Psychological contract has achieved considerable prominence in both academic and practitioner discourse over the past years. One reason for this shift is that it is regarded as a useful way of understanding and perhaps managing apparent changes to employment relationship brought about by new economic organisational circumstances such as foreign competition, downsizing, increased reliance on temporary workers, and demographic diversity.

Psychological contract is somewhat elusive and challenging to define, it is generally accepted that it is concerned with an individual’s subjective beliefs, shaped by the organisation, regarding the terms of an exchange relationship between the individual employee and the organisation. Scholars identified that psychological contract consists of implicit, unwritten beliefs and assumptions about how employees are expected to behaved and what responses they can expect from their employers.
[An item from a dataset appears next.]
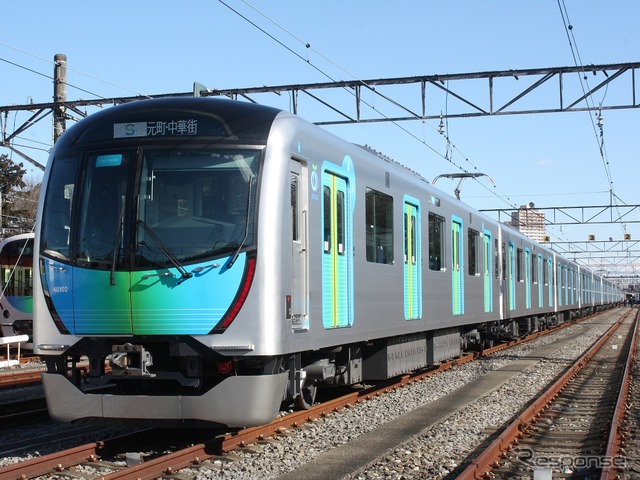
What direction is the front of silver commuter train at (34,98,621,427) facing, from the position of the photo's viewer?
facing the viewer and to the left of the viewer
It was argued that what makes a psychological contract psychological as opposed to a legal contract is that the nature of exchange between employee and employer are not explicit and agreed; much of it is based on implicit understanding of the sorts of promises each has made to the other.

The psychological contract is promise based and overtime assumes the form of a mental schema or model, which like most schema is relatively stable and durable and a major feature of psychological contract is the concept of mutuality- that there is a common and agreed understanding of promises and obligations the respective parties have made to each other about work, pay, loyalty, commitment, flexibility, security and career development.